Evidemment, la réponse pouvait paraître évidente compte tenu de notre relation cachée. Pourtant, cela n'était pas suffisant. Nous passions beaucoup de temps à discuter, à boire des cafés ou à visiter des musées pour que notre relation soit réduite au simple champ physique. A moins qu'elle ne se refuse à lui, il n'avait rien à chercher ailleurs. Quand je les avais croisés, elle lui avait lancé un regard réfutant mon hypothèse. Pas de doute, cette femme aimait son mari et moi, je ne comprenais plus rien.

Là, à la bibliothèque, j'ai regardé de loin ses choix de lecture. J'aurai pu faire les mêmes. Elle était cultivée, aimait la littérature. Toujours suivie de mon regard sans s'en douter, elle s'est attardée sur l'exposition de photographies que j'étais venu voir.

Je tremblais. Ce n'était pas de la jalousie, j'étais tout simplement subjuguée. J'en venais même à me demander comment elle était tombée amoureuse de Florent. Certes, il était mignon, intelligent, sensible mais elle pouvait avoir tous les hommes de la Terre à ses pieds. Je tenais peut-être là mon explication. Florent me fréquentait par vengeance. Pourquoi alors prenait-il la peine de m'écrire, de m'appeler tous les jours? De balayer mes doutes par des "je t'aime" ou prévoyait toujours des excursions pour nous fabriquer des souvenirs inoubliables ensemble? La dernière fois, il m'a même avoué qu'il avait pensé refaire sa vie avec moi, comme s'il lui fallait recommencer alors qu'il avait déjà atteint la perfection : le job de ses rêves, un statut social qui suscitait l'envie, une famille parfaite et une femme sublime et intelligente. Non, vraiment, je ne voyais pas ce qu'il voulait refaire avec moi.

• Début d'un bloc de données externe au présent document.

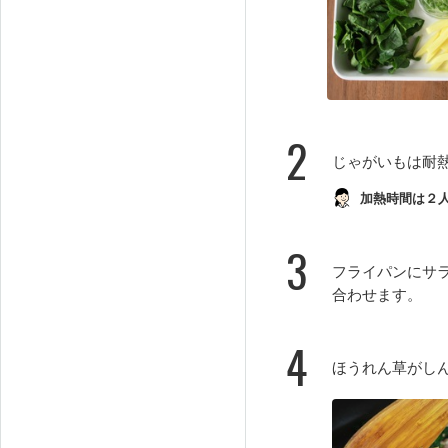
2
じゃがいもは耐
加熱時間は２
3
フライパンにサ
合わせます。
4
ほうれん草がし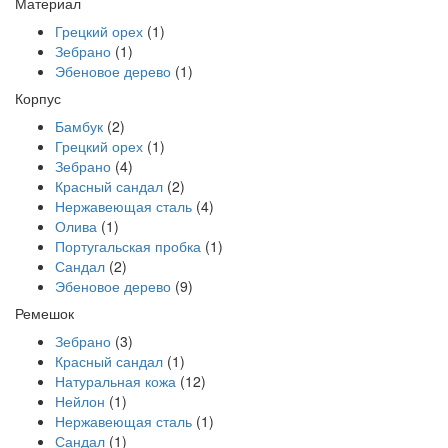
Материал
Грецкий орех
(1)
Зебрано
(1)
Эбеновое дерево
(1)
Корпус
Бамбук
(2)
Грецкий орех
(1)
Зебрано
(4)
Красный сандал
(2)
Нержавеющая сталь
(4)
Олива
(1)
Португальская пробка
(1)
Сандал
(2)
Эбеновое дерево
(9)
Ремешок
Зебрано
(3)
Красный сандал
(1)
Натуральная кожа
(12)
Нейлон
(1)
Нержавеющая сталь
(1)
Сандал
(1)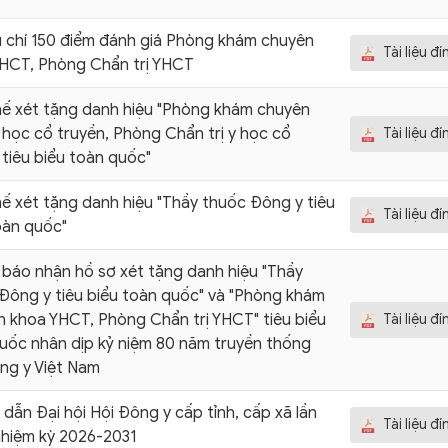
u chí 150 điểm đánh giá Phòng khám chuyên
Tài liệu đ
HCT, Phòng Chẩn trị YHCT
ế xét tặng danh hiệu "Phòng khám chuyên
 học cổ truyền, Phòng Chẩn trị y học cổ
Tài liệu đ
 tiêu biểu toàn quốc"
ế xét tặng danh hiệu "Thầy thuốc Đông y tiêu
Tài liệu đ
oàn quốc"
báo nhận hồ sơ xét tặng danh hiệu "Thầy
Đông y tiêu biểu toàn quốc" và "Phòng khám
 khoa YHCT, Phòng Chẩn trị YHCT" tiêu biểu
Tài liệu đ
uốc nhân dịp kỷ niệm 80 năm truyền thống
ng y Việt Nam
dẫn Đại hội Hội Đông y cấp tỉnh, cấp xã lần
Tài liệu đ
 nhiệm kỳ 2026-2031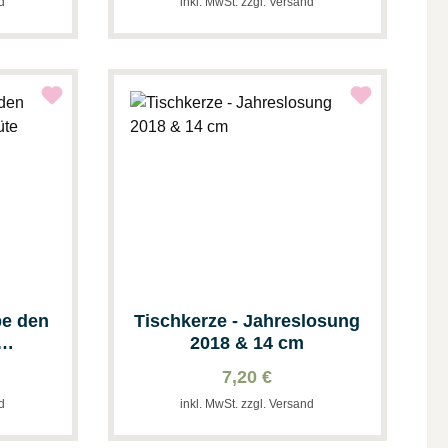
nd
inkl. MwSt. zzgl. Versand
be den
Tischkerze - Jahreslosung
2018 & 14 cm
7,20 €
nd
inkl. MwSt. zzgl. Versand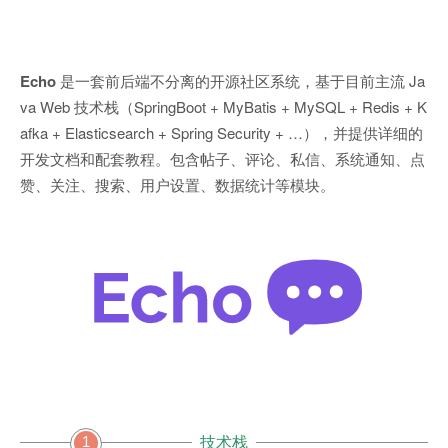
Echo
是一套前后端不分离的开源社区系统，基于目前主流 Ja
va Web 技术栈（SpringBoot + MyBatis + MySQL + Redis + K
afka + Elasticsearch + Spring Security + …），并提供详细的
开发文档和配套教程。包含帖子、评论、私信、系统通知、点
赞、关注、搜索、用户设置、数据统计等模块。
1
技术栈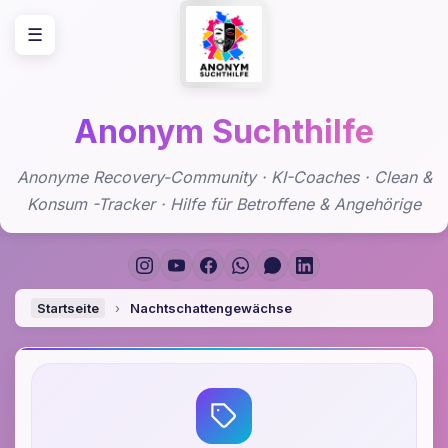
Zum
☰
Inhalt
springen
Anonym Suchthilfe
Anonyme Recovery-Community · KI-Coaches · Clean &
Konsum -Tracker · Hilfe für Betroffene & Angehörige
Startseite
›
Nachtschattengewächse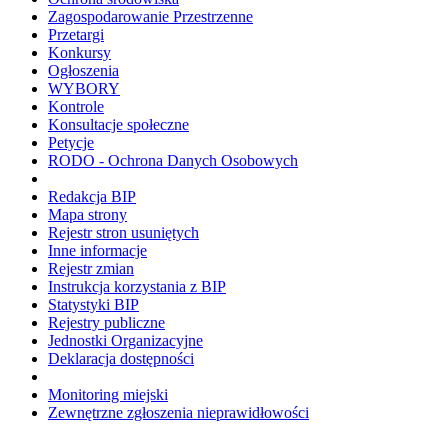
Zagospodarowanie Przestrzenne
Przetargi
Konkursy
Ogłoszenia
WYBORY
Kontrole
Konsultacje społeczne
Petycje
RODO - Ochrona Danych Osobowych
Redakcja BIP
Mapa strony
Rejestr stron usuniętych
Inne informacje
Rejestr zmian
Instrukcja korzystania z BIP
Statystyki BIP
Rejestry publiczne
Jednostki Organizacyjne
Deklaracja dostępności
Monitoring miejski
Zewnętrzne zgłoszenia nieprawidłowości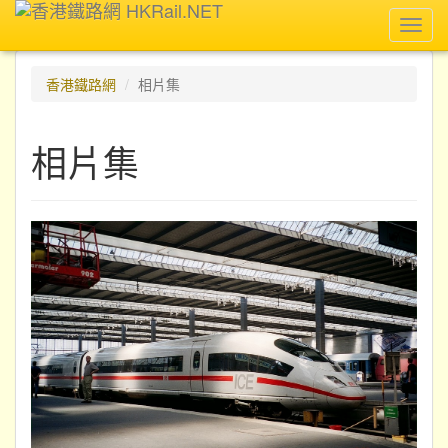
Toggl
navig
香港鐵路網
相片集
相片集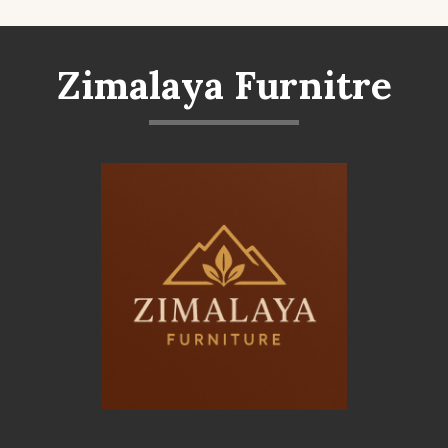
Zimalaya Furnitre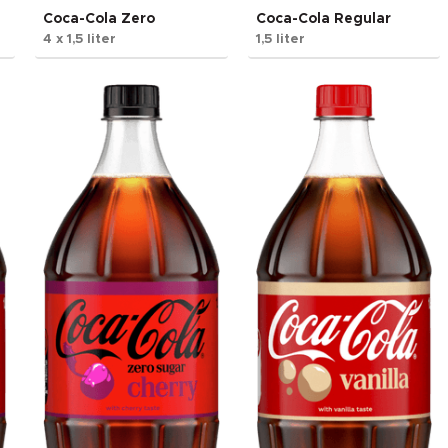
Coca-Cola Zero
Coca-Cola Regular
4 x 1,5 liter
1,5 liter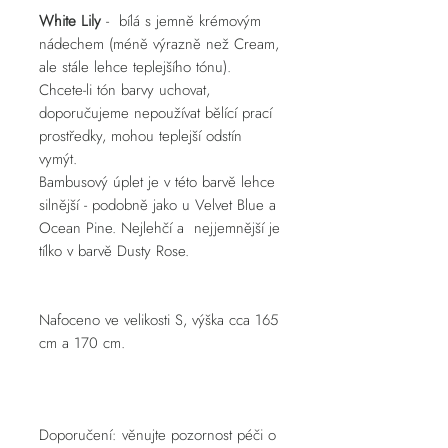
White Lily
- bílá s jemně krémovým
nádechem (méně výrazně než Cream,
ale stále lehce teplejšího tónu).
Chcete-li tón barvy uchovat,
doporučujeme nepoužívat bělící prací
prostředky, mohou teplejší odstín
vymýt.
Bambusový úplet je v této barvě lehce
silnější - podobně jako u Velvet Blue a
Ocean Pine. Nejlehčí a nejjemnější je
tílko v barvě Dusty Rose.
Nafoceno ve velikosti S, výška cca 165
cm a 170 cm.
Doporučení: věnujte pozornost péči o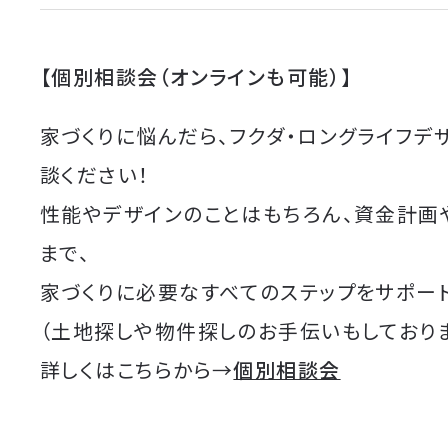
【個別相談会（オンラインも可能）】
家づくりに悩んだら、フクダ・ロングライフデ
談ください！
性能やデザインのことはもちろん、資金計画
まで、
家づくりに必要なすべてのステップをサポート
（土地探しや物件探しのお手伝いもしており
詳しくはこちらから→
個別相談会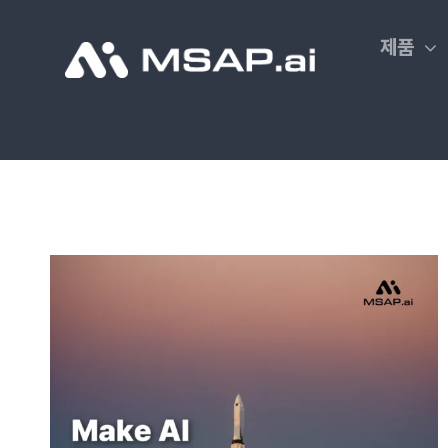
Skip
to
제품
content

Je décidais donc de quitter la bibliothèque, me sentant moche, nulle et sans intérêt. Je rentrais chez moi et coupais mon téléphone, je ne voulais surtout pas d'un message de Florent. J'aurai l'impression qu'il se moque de moi. Pire, si je n'avais pas de ses nouvelles, je songerai sans cesse à tous les moments sublimes qu'il doit vivre avec elle. Non, je n'étais pas capable de supporter ça et il me fallait arrêter le flot de mes pensées. J'allumais la télé et me fixait devant un téléfilm policier américain, bien ficelé et peu écrit. Parfait pour oublier son existence quelques temps.

Avant de me coucher, je ne résistais pas à rallumer mon téléphone. Un message de Florent, Je pense à toi. Et moi je pense à elle. Celle qui ne devrait même pas troubler mon existence, mon histoire d'amour. Je pensais à elle et l'admirais. Elle était grande, elle était belle. Elle était la mère de ses enfants. Elle avait la vie que je voulais.